Selected extract:
‘Women at War’ attracts Ukrainian artists to Eastern Connecticut State University

WILLIMANTIC — For artist Lesia Khomenko, painting life-size portraits of Ukrainian soldiers was a way to keep calm and distance herself from the war raging around her.

“I produce distance from the problem, and that helps me survive as a human,” Khomenko told viewers Wednesday at the Eastern Connecticut State University Art Gallery.

Khomenko, a resident of Kyiv, said she moved about 20 times in the six months after Russia attacked Ukraine on February 24, before coming to the United States. Her husband, Max, a sound artist and musician turned soldier, remains in Ukraine. In one of his oil paintings, he stands tall in a gray jacket and trousers, his hand to his forehead in a salute.

Khomenko is one of 14 female artists featured in a new exhibit, “Women at War.”

The exhibition, which features photographs of life in a war zone, ink drawings depicting childhood in an occupied town in eastern Ukraine and graphic depictions of violence against women in wartime, was inaugurated at the Fridman Gallery in New York.

Stored records:
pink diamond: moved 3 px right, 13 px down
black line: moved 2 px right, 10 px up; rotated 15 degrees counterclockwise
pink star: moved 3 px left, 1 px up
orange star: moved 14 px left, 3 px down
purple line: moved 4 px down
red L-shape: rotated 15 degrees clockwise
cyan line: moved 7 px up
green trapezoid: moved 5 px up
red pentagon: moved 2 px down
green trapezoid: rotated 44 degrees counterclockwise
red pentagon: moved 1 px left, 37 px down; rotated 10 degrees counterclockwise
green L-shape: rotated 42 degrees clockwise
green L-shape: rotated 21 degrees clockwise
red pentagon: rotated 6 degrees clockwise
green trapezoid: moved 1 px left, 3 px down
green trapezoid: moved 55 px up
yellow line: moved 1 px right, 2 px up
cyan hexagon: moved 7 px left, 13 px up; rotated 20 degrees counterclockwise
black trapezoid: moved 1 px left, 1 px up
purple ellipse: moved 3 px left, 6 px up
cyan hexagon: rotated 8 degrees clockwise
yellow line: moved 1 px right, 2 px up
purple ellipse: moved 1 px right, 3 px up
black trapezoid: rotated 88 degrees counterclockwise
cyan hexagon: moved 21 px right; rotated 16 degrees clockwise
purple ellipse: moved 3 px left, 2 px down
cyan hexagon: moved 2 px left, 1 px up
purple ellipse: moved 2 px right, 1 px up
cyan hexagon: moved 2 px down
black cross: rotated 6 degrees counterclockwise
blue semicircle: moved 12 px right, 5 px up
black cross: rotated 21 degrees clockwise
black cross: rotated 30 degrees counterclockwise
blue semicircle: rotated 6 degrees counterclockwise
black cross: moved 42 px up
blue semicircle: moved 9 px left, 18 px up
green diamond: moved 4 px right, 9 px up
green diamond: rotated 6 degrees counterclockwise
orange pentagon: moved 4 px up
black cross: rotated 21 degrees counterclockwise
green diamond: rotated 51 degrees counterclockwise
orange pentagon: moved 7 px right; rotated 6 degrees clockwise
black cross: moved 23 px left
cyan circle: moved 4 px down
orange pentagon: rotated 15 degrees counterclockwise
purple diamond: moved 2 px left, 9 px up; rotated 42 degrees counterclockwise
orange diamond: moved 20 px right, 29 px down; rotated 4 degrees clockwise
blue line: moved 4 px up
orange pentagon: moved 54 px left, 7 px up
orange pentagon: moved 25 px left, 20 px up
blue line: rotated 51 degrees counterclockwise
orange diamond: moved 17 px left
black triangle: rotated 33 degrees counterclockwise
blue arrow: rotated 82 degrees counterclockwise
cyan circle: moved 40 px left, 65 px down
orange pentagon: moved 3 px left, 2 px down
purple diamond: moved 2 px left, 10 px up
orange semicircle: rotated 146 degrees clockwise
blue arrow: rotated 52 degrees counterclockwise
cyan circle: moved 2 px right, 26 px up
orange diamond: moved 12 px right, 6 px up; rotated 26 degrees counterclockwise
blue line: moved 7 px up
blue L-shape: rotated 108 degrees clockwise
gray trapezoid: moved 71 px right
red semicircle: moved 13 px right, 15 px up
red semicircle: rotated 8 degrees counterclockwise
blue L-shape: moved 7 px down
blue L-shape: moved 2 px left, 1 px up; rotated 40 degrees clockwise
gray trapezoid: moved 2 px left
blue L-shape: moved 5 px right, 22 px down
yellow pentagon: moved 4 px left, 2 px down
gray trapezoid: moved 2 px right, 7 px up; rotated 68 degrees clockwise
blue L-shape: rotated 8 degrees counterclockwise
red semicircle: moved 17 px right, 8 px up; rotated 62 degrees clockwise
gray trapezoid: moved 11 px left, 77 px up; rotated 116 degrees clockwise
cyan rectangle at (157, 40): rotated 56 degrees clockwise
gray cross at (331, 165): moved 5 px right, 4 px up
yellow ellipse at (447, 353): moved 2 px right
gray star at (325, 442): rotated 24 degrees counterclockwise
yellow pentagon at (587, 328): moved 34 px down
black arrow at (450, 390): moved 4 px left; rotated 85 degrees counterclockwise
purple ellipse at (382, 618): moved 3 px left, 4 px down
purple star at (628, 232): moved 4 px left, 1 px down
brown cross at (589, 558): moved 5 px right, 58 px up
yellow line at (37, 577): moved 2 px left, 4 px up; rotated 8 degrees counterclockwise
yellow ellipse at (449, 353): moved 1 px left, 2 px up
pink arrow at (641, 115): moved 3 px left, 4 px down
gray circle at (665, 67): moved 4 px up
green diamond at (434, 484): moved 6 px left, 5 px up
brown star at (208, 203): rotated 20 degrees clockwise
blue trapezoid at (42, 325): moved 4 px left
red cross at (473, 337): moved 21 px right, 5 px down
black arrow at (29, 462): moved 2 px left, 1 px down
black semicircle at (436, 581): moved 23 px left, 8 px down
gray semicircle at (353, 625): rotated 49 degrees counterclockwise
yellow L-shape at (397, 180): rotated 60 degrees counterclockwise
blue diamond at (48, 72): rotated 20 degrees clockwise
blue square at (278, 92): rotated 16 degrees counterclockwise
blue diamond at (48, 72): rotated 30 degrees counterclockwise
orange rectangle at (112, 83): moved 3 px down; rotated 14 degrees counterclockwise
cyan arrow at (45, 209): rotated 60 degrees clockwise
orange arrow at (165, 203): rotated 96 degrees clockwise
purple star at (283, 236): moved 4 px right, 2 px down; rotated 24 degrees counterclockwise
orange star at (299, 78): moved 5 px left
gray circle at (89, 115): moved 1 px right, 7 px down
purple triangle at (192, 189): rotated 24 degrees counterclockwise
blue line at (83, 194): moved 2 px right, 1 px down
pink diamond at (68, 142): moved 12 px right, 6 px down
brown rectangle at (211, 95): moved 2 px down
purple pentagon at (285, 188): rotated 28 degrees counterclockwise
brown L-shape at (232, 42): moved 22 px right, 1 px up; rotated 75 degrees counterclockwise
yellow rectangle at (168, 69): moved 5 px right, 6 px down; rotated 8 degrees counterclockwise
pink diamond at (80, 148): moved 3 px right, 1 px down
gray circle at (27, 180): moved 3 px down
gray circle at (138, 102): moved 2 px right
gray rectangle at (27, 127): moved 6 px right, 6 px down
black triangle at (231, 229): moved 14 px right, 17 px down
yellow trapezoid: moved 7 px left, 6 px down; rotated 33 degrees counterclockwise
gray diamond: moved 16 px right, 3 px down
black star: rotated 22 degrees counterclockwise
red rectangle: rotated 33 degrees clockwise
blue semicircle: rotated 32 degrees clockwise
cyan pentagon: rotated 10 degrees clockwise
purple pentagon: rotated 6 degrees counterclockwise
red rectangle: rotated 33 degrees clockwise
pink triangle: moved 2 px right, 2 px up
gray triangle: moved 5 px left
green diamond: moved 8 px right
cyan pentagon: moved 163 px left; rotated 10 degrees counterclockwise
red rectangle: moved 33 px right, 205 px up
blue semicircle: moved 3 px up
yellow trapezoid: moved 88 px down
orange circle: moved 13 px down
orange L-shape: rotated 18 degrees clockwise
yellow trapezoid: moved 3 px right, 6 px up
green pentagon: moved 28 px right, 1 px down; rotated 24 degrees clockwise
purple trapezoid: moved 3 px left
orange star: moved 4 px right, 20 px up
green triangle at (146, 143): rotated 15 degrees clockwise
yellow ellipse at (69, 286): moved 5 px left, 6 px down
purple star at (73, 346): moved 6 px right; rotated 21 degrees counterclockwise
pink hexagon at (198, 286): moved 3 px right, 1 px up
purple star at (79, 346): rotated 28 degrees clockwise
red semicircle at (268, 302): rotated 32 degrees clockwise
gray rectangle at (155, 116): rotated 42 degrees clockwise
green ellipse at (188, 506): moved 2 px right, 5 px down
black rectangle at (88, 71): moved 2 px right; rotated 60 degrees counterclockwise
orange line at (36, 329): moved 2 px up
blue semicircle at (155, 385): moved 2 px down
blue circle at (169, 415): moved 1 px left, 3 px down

Exercise: According to the article about the "Women at War" exhibit, where was the exhibition inaugurated? The lines are separate material, unconnected to the article.

Solved problem: It was inaugurated at the Fridman Gallery in New York.